* Alıntı
Pazar “Hedefi olanlar yalana daha fazla eğilimli”

“Hedefi olanlar yalana daha fazla eğilimli”

21.12.2014 - 02:30 | Son Güncellenme:

Yalanları yakalama eğitimini Türkiye’ye getiren Umut Kısa: “Bir araştırma yok ama bence endişeli, korkuları ya da hedefleri olan insanlar yalana daha eğilimliler. Huzurlu ve depresif insanlar ise belki hayatı boşlamış oldukları için yalan söylemeye daha az eğilimli olabilirler”

“Hedefi olanlar yalana daha fazla eğilimli”

* Görev 1
Canlı türlerini sıralayan satırların hepsini lütfen aynen yazın. Resimleri cevaba koymayın.
Yalan üzerine yazı ile canlı türlerini sıralayan satırlar birbirinden bağımsız malzemelerdir.

* Gösterilen malzeme
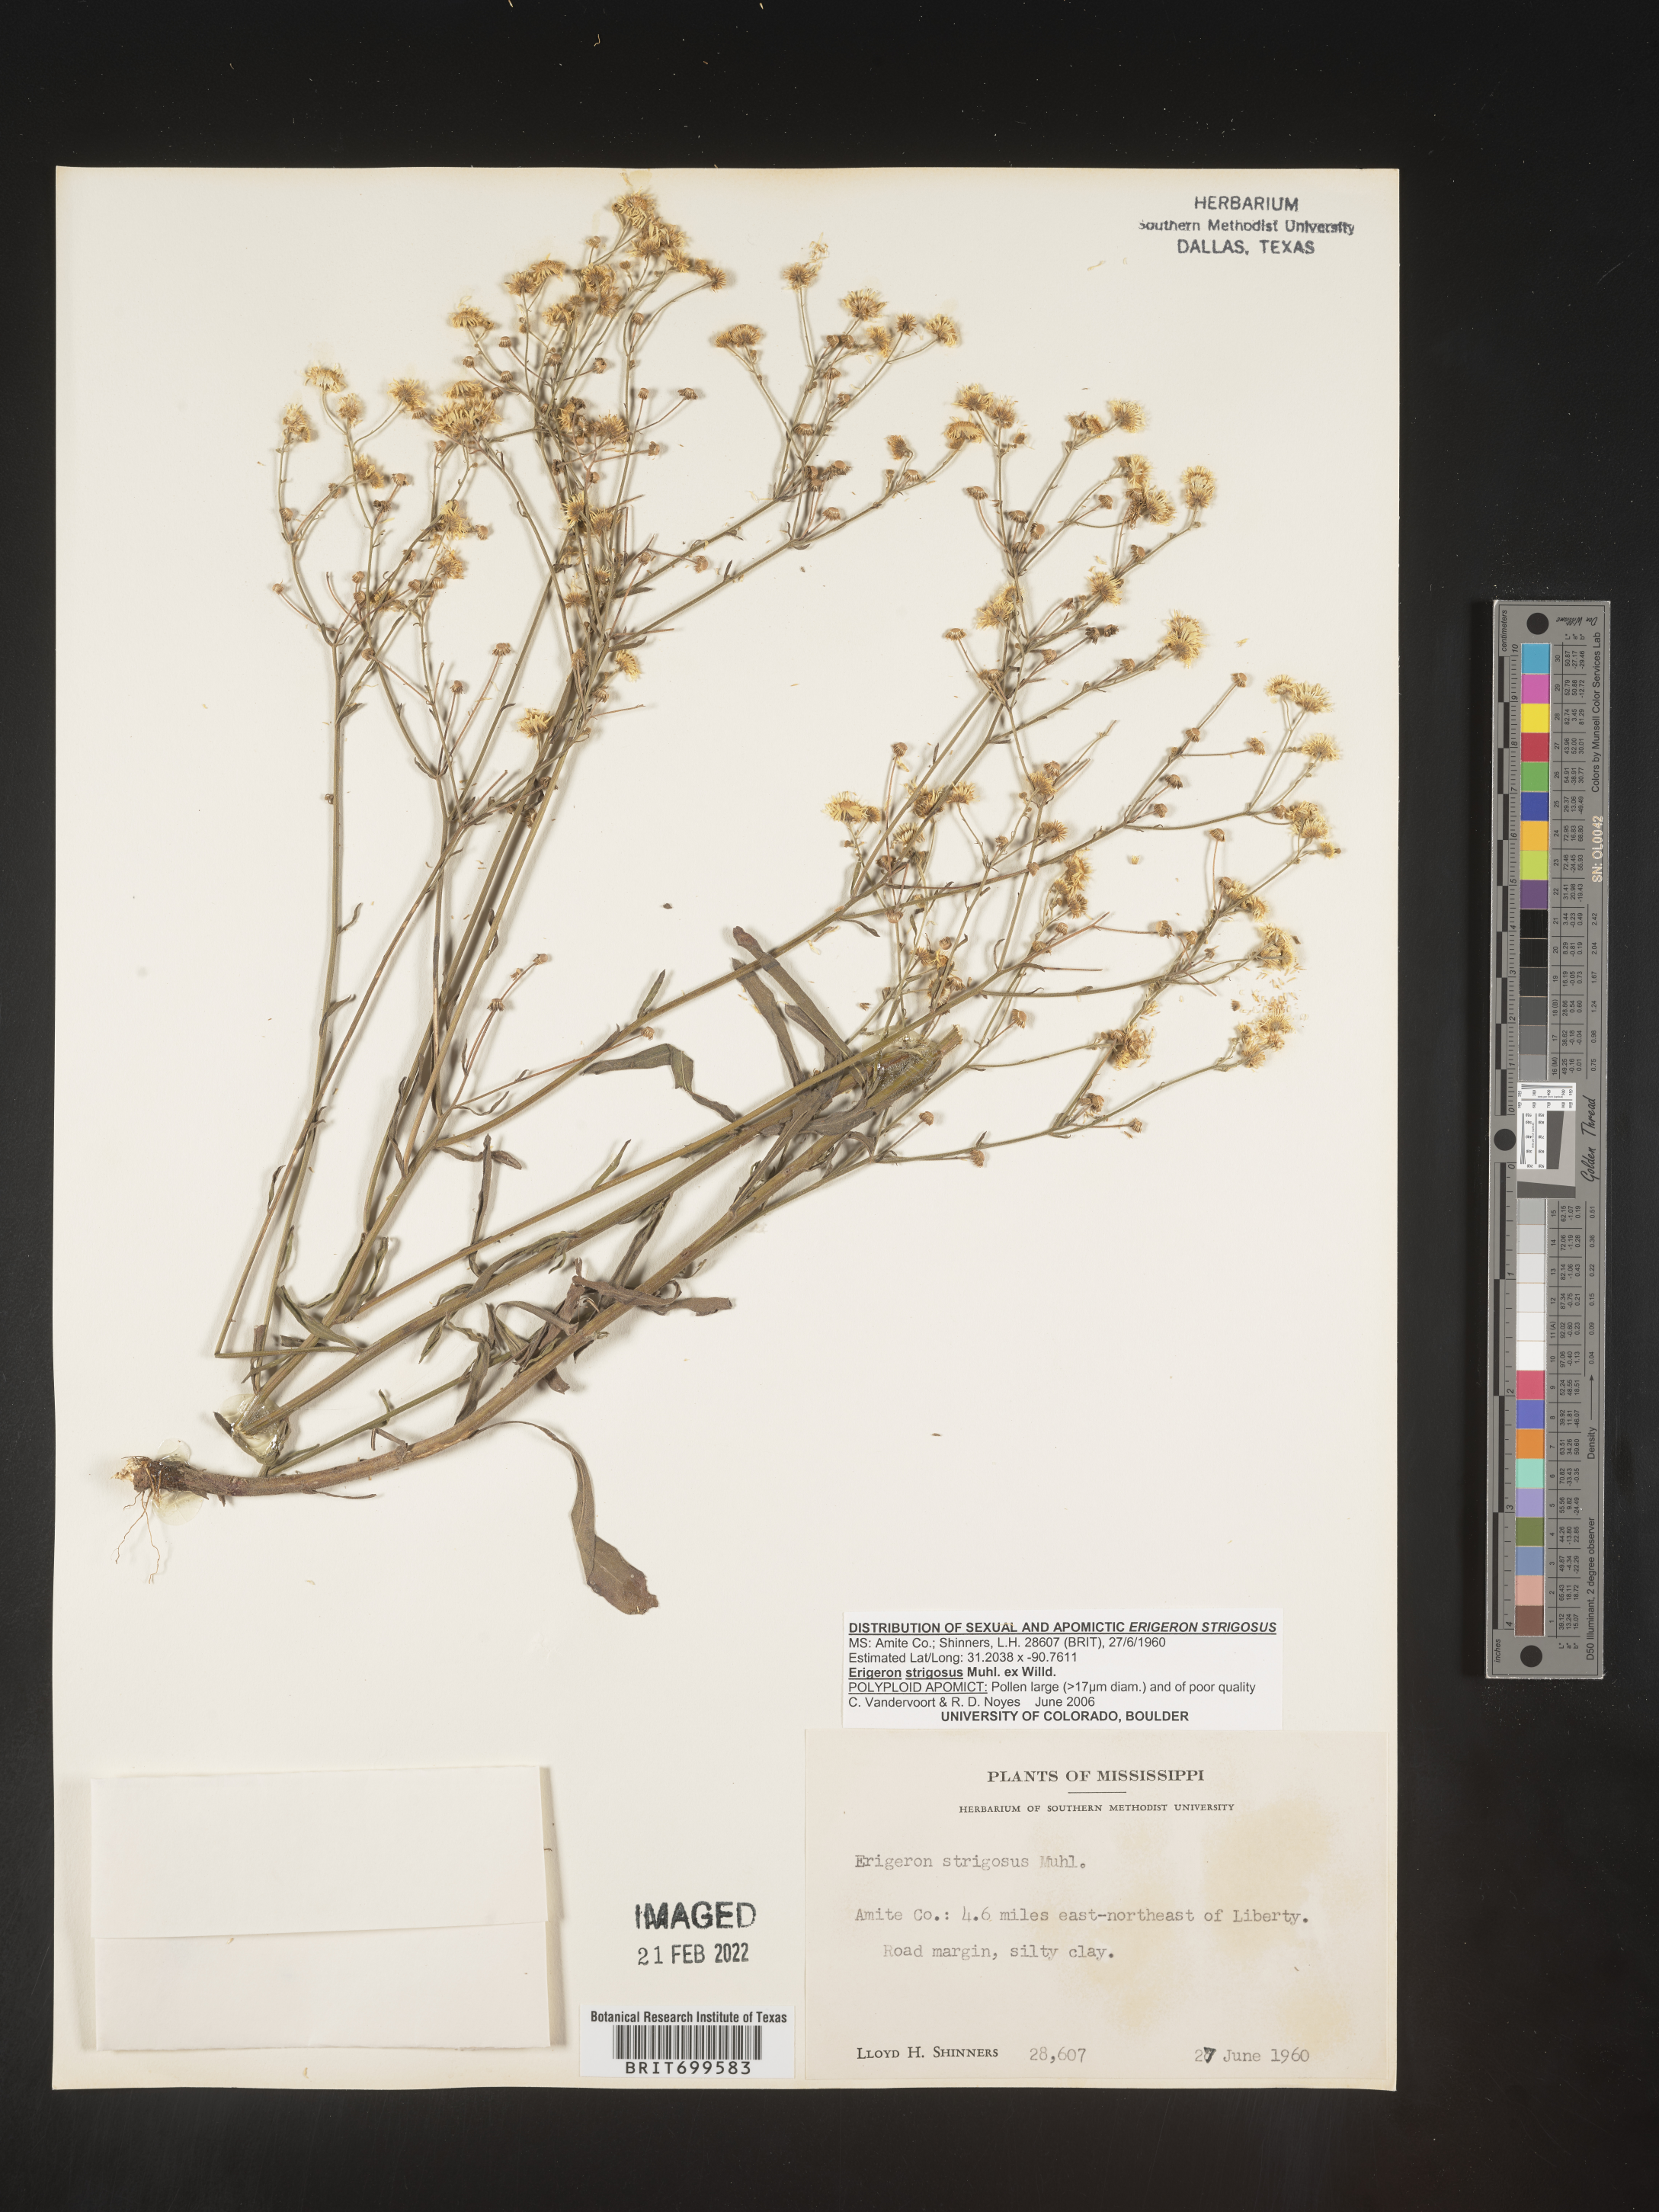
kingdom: Plantae
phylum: Tracheophyta
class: Magnoliopsida
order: Asterales
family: Asteraceae
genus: Erigeron
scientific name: Erigeron strigosus
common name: Common eastern fleabane
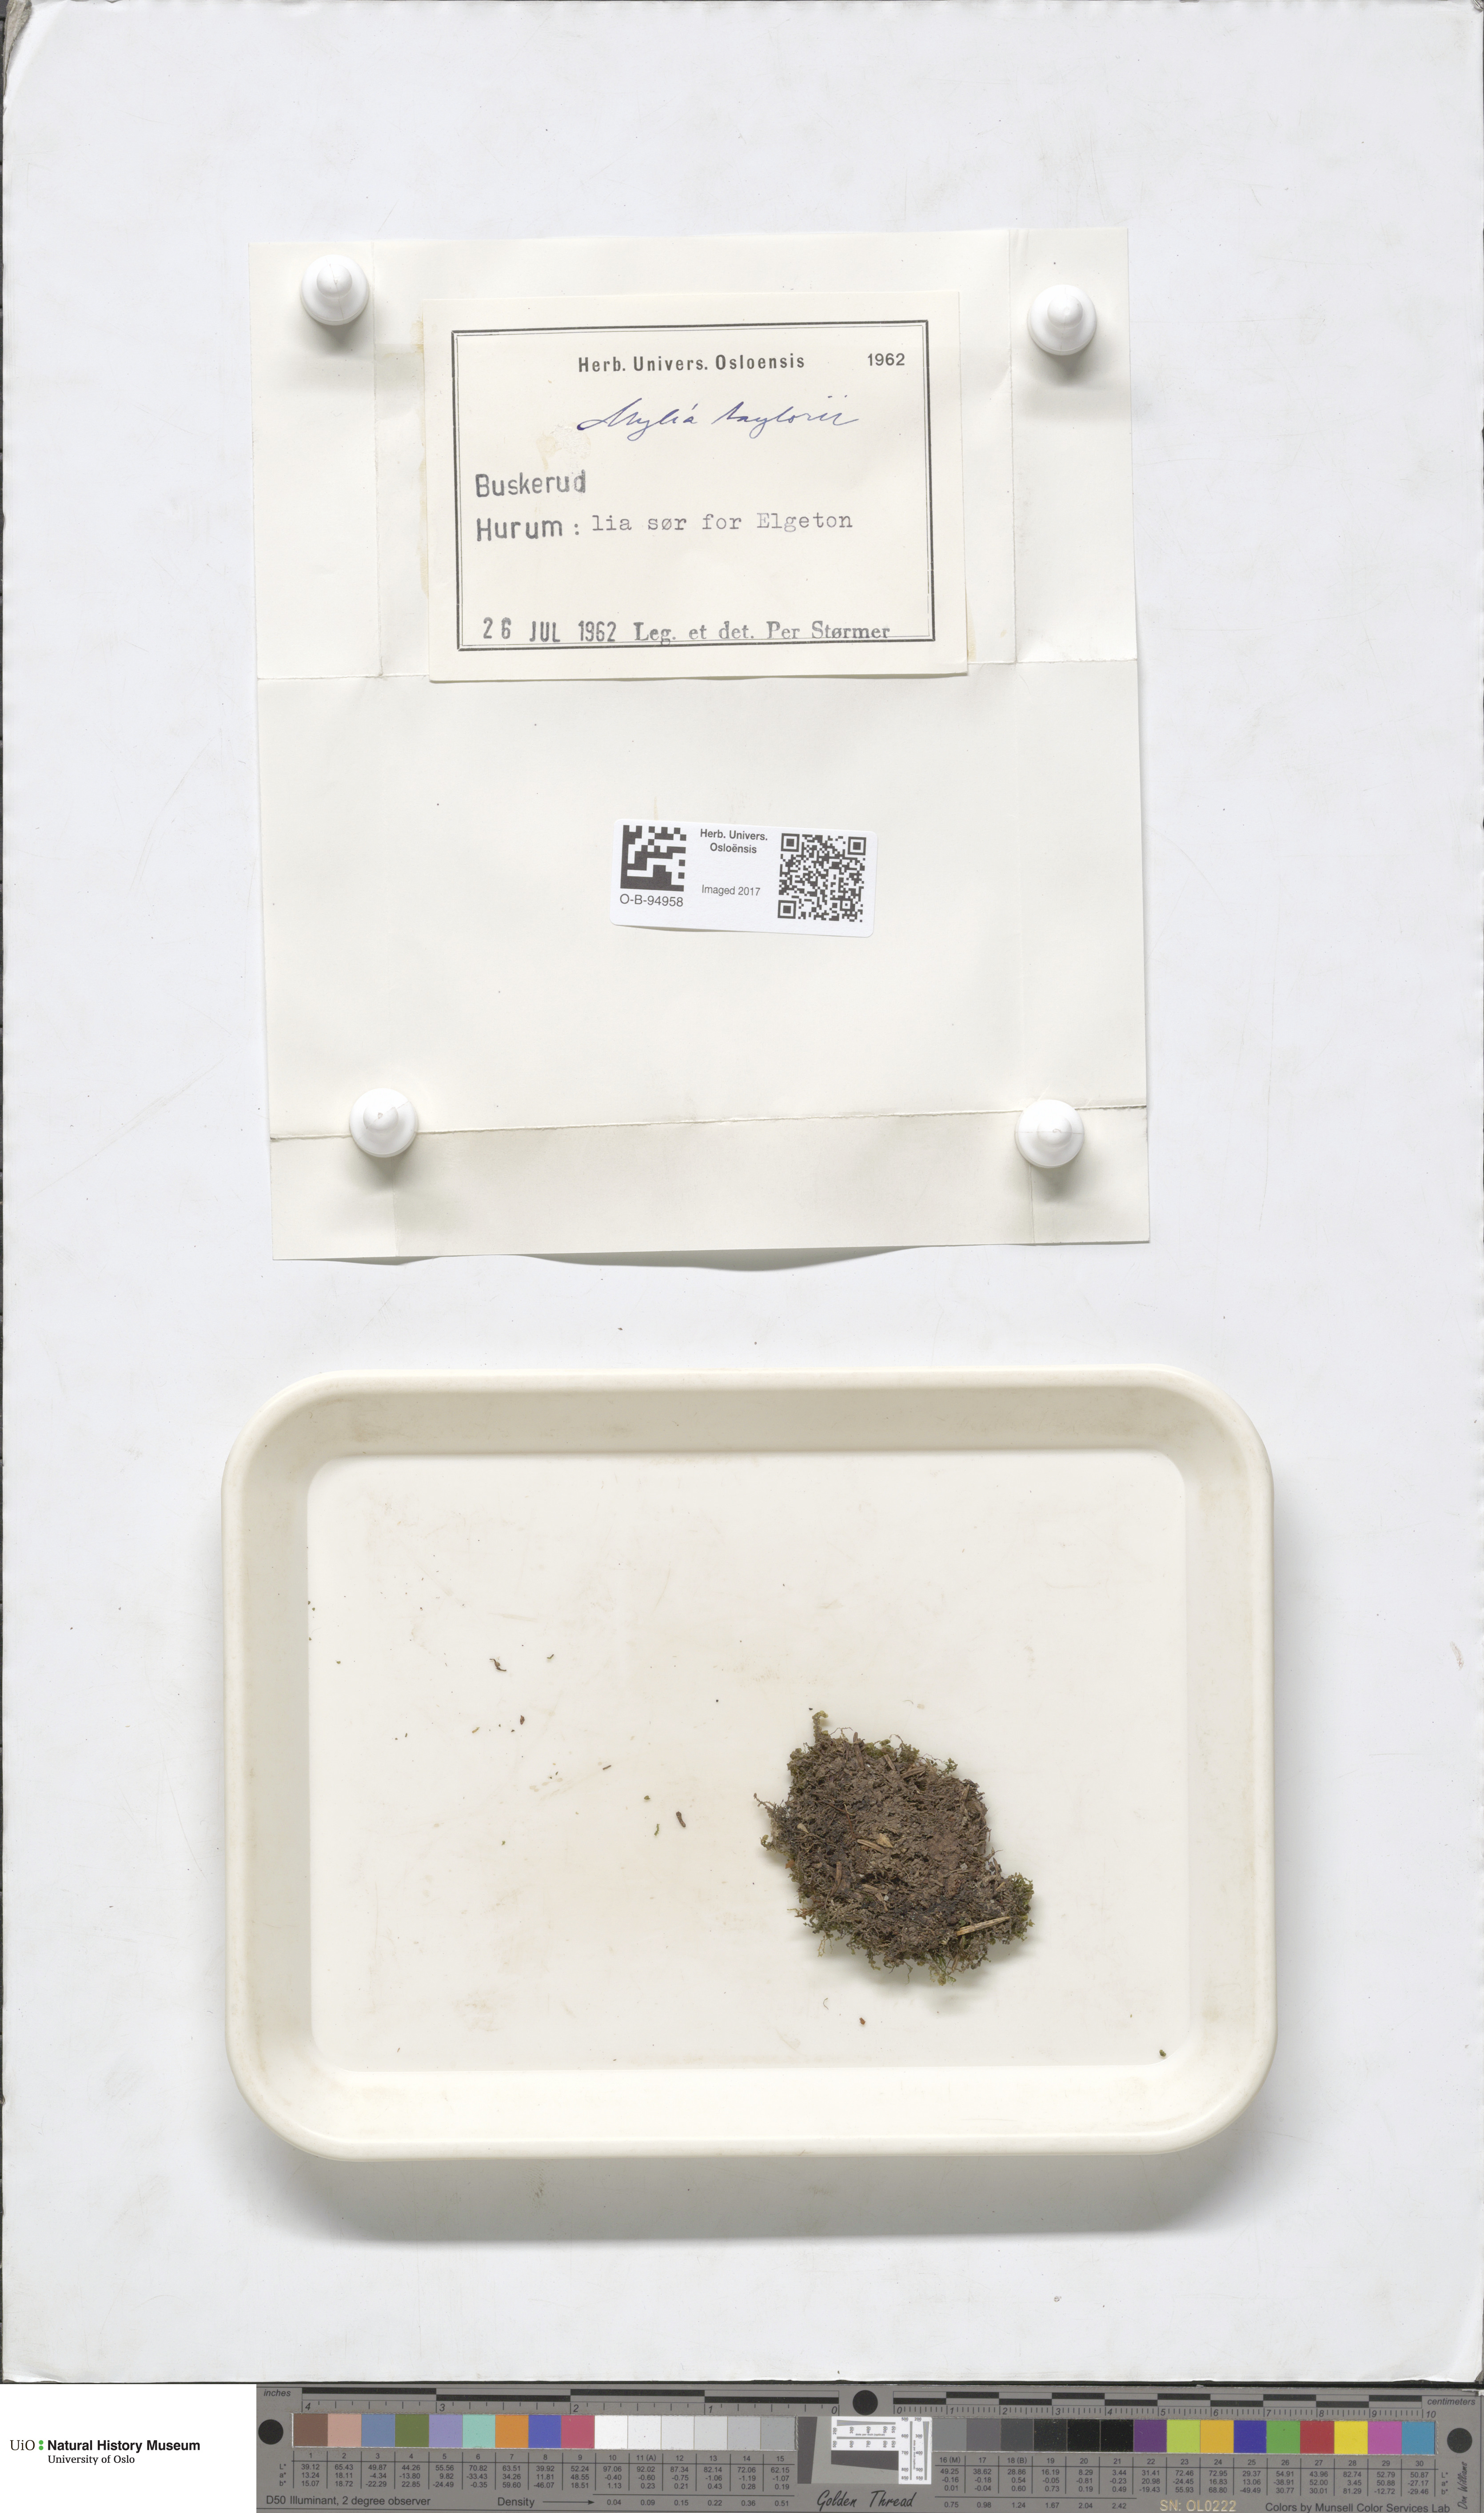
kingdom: Plantae
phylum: Marchantiophyta
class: Jungermanniopsida
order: Jungermanniales
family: Myliaceae
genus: Mylia
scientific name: Mylia taylorii
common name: Taylor s flapwort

* Görev 2
Yalan üzerine yazıyı son cümlesinden sonra devam ettirin.

* Cevap 1
kingdom: Plantae
phylum: Tracheophyta
class: Magnoliopsida
order: Asterales
family: Asteraceae
genus: Erigeron
scientific name: Erigeron strigosus
common name: Common eastern fleabane
kingdom: Plantae
phylum: Marchantiophyta
class: Jungermanniopsida
order: Jungermanniales
family: Myliaceae
genus: Mylia
scientific name: Mylia taylorii
common name: Taylor s flapwort

* Cevap 2
Koçluk eğitimleri ve hizmetleri alanında yoğunlaşan bir kurum olan Sola Unitas yeni yılda, bir dönemin popüler Amerikan dizisi “Lie to Me”ye de ilham veren beden dili ve mikro ifadeler uzmanı ünlü psikolog Paul Ekman’ın eğitimlerini düzenli hale getiriyor. Bu eğitimlere katılanlar dizideki Dr. Cal Lightman gibi yüz ve vücut hareketlerinden karşısındaki kişinin yalan söyleyip söylemediğini anlayabilecek... Sola Unitas eğitmenlerinden Umut Kısa sorularımızı yanıtladı.

Haberin Devamı

Neler öğretiliyor bu eğitimde?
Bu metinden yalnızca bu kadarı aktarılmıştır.